In [0]:
import nltk
import re
import numpy as np
import pandas as pd
#Tokenization of text
from nltk.tokenize import word_tokenize,sent_tokenize
#remove stop-words
from nltk.corpus import stopwords # library 
nltk.download('stopwords')
all_stopwords = set(stopwords.words('english')) # set the language 
from typing import List

In [0]:
# reading review data with panda frames 
reviews_data=pd.read_csv('IMDB Dataset.csv')
reviews_data.describe()

In [0]:
#sentiment counts
reviews_data['sentiment'].value_counts()

In [0]:
# The sentiments are either 'positive' or 'negative' and are evenly distributed. Lets preprocess the text using the simple tokenizer we built in last class. We call it preprocess_text now.
def preprocess_text(text: str) -> List[str]:
    # Looking at the text we see that <br></br> which is HTML tag for line break can be a good splitter
    # A sentence (atleast well structured) often has a full spot at the end. We use these two for word breaks
    pattern1 = re.compile("<br /><br />|\.")
    lines = re.split(pattern1, text)
    # you can break a sentence into words using whitespace based split
    tokens = []
    for line in lines:
        tokens += line.split(" ")

    # lowercase and remove any non-alphanumeric characters from tokens for normalize
    normalized_tokens = [re.sub(r"\W+", "", token.lower()) for token in tokens]
    return  " ".join([
            token
            for token in normalized_tokens
            if token and token not in all_stopwords and len(tokens) > 1 
        ])
    

  
custom_review = "I hated the film. It was a disaster. Poor direction, bad acting."
custom_review_tokens = preprocess_text(custom_review)
print(custom_review_tokens)

In [0]:
#apply preprocessing to review data
reviews_data['review'] = reviews_data['review'].apply(preprocess_text)

In [0]:
#split the dataset  
#train dataset
train_reviews=reviews_data.review[:40000]
train_sentiments=reviews_data.sentiment[:40000]
#test dataset
test_reviews=reviews_data.review[40000:45000]
test_sentiments=reviews_data.sentiment[40000:45000]
#validation (blind) dataset
blind_reviews=reviews_data.review[45000:]
blind_sentiments=reviews_data.sentiment[45000:]
print(train_reviews.shape,train_sentiments.shape)
print(test_reviews.shape,test_sentiments.shape)
print(blind_reviews.shape,blind_sentiments.shape)

In [0]:
# CountVectorizer implements both tokenization and occurrence counting in a single class. Read more here https://scikit-learn.org/stable/modules/generated/sklearn.feature_extraction.text.CountVectorizer.html
# You can also reuse the from scratch code we learnt in previous class
# TfidfVectorizer Convert a collection of raw documents to a matrix of TF-IDF features. Equivalent to CountVectorizer followed by TfidfTransformer.
# from sklearn.feature_extraction.text import CountVectorizer
from sklearn.feature_extraction.text import TfidfVectorizer
#Count vectorizer with 
lower_count_thr = 100 # rare words/tokens
upper_count_thr = 5000 # frequent/common tokens

tv=TfidfVectorizer(min_df=lower_count_thr,max_df=upper_count_thr,binary=False,ngram_range=(1,1))
#transformed train reviews
tv_train_reviews=tv.fit_transform(train_reviews)
#transformed test reviews
tv_test_reviews=tv.transform(test_reviews)

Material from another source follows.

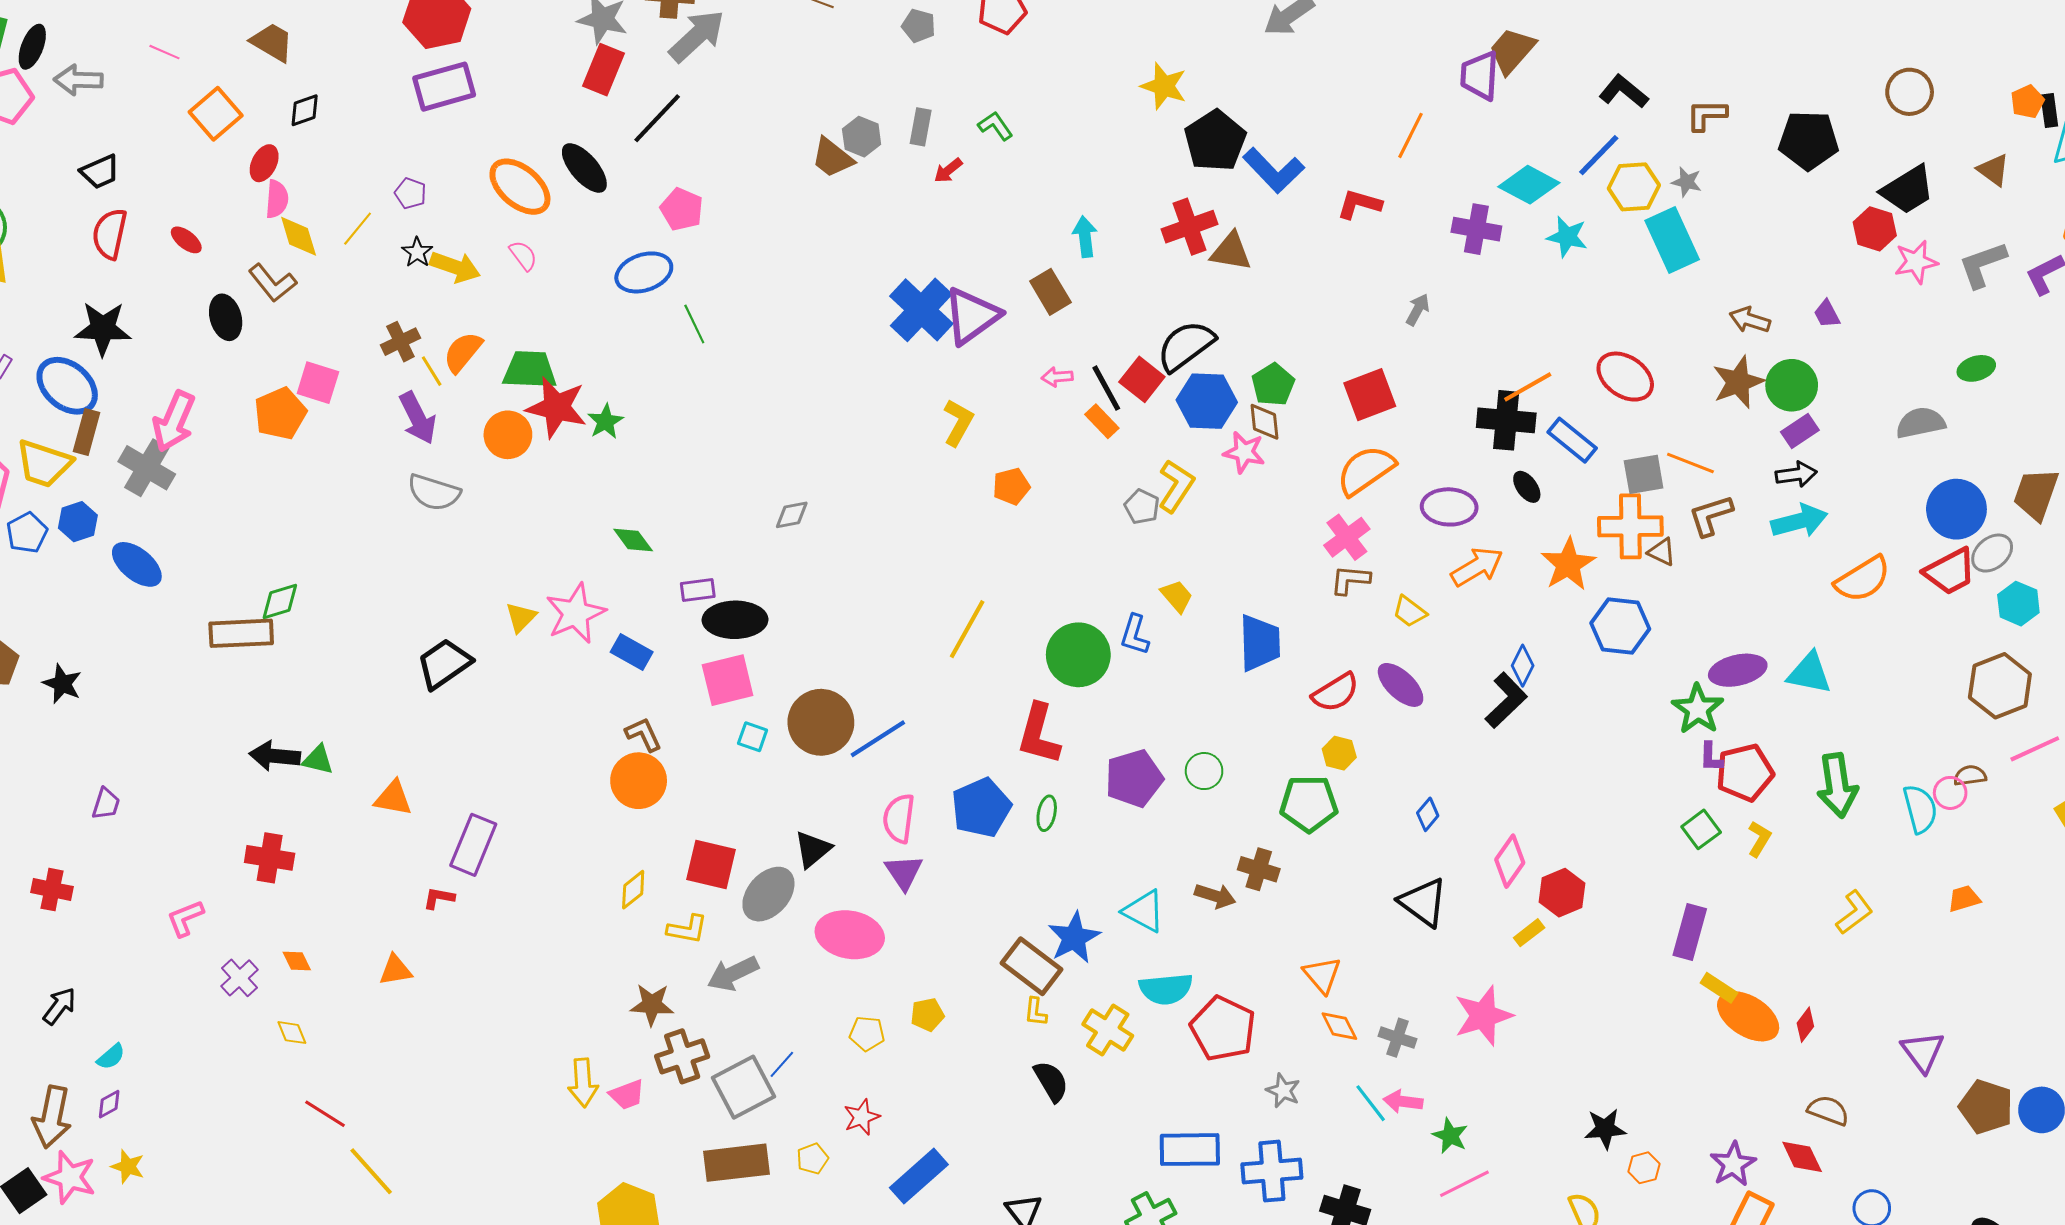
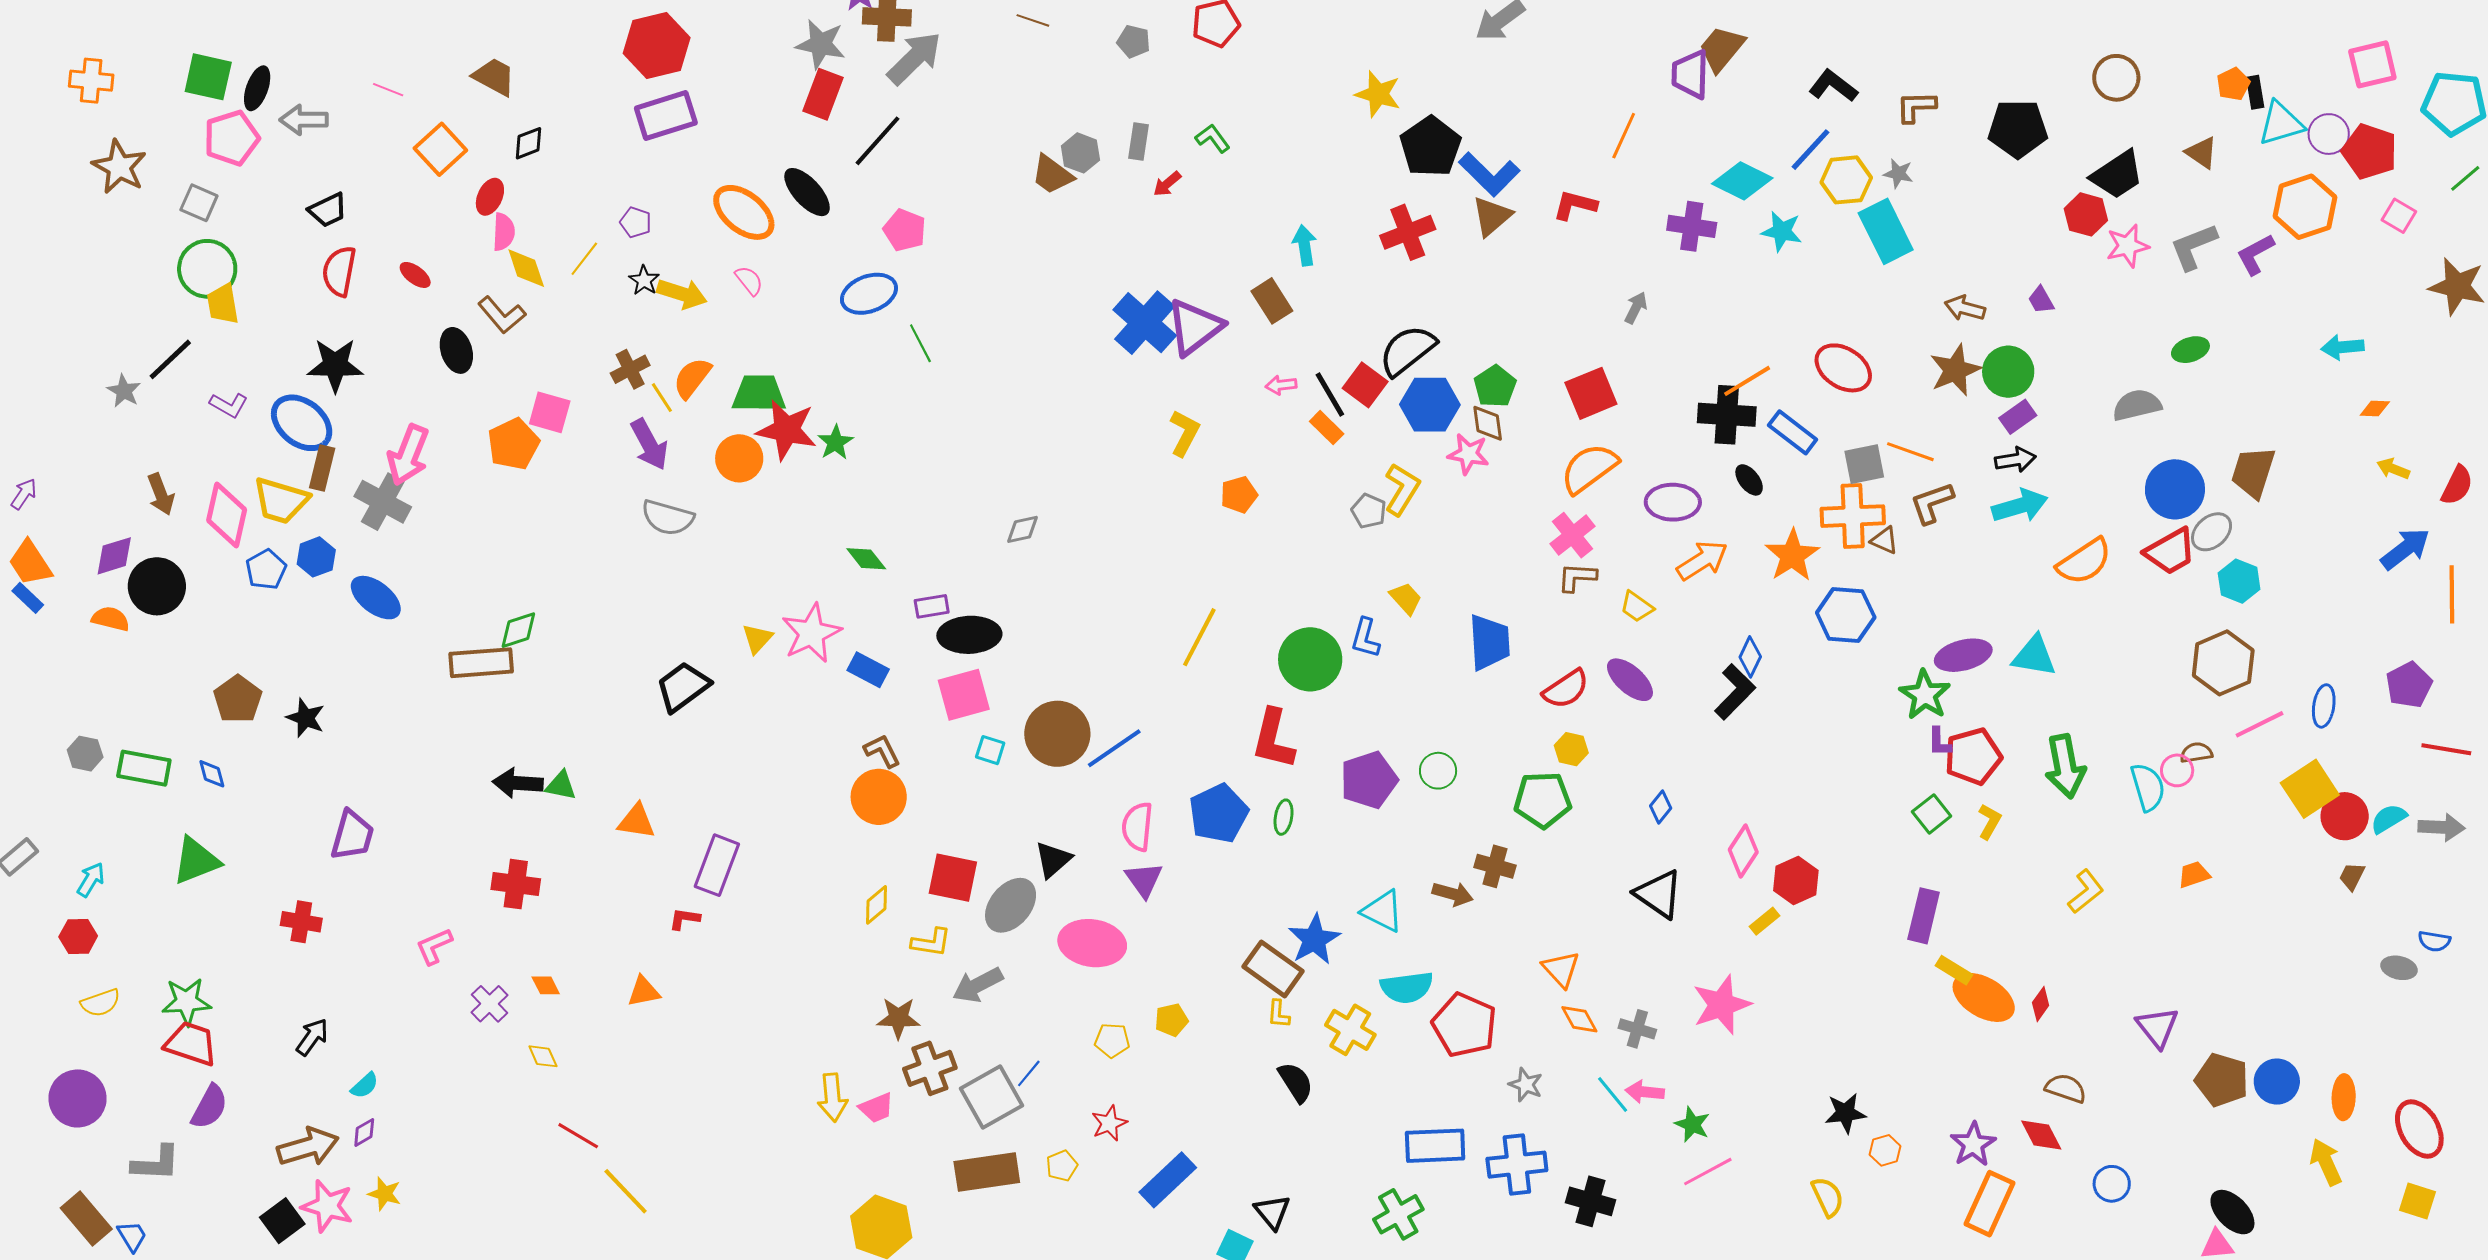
brown triangle: (1231, 252) -> (1492, 216), moved, turned -48
purple trapezoid: (106, 804) -> (352, 835), size x1.6
brown arrow: (52, 1117) -> (308, 1147), turned -116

#transformed validation reviews
tv_blind_reviews=tv.transform(blind_reviews)

print('BOW_cv_train:',tv_train_reviews.shape)
print('BOW_cv_test:',tv_test_reviews.shape)
print('BOW_cv_blind:',tv_blind_reviews.shape)

In [0]:
#Now generate binary (true, false) labels from sentiment values. positive maps to 1, negative maps to 0
from sklearn.preprocessing import LabelBinarizer
lb=LabelBinarizer()
#transformed sentiment data
sentiment_data=lb.fit_transform(reviews_data['sentiment'])
print(sentiment_data.shape)

In [0]:
#Spliting the sentiment data
train_sentiments=sentiment_data[:40000]
test_sentiments=sentiment_data[40000:45000]
blind_sentiments=sentiment_data[45000:]
print(train_sentiments.shape)
print(test_sentiments.shape)
print(blind_sentiments.shape)

In [0]:
SVM = svm.SVC(C=1.0, kernel='linear', degree=3, gamma='auto')
SVM.fit(tv_train_reviews,train_sentiments)

In [0]:
# predict the labels on validation dataset
predictions_SVM = SVM.predict(tv_test_reviews)

In [0]:
# Use accuracy_score function to get the accuracy
print("SVM Accuracy Score -> ",accuracy_score(predictions_SVM, test_sentiments)*100)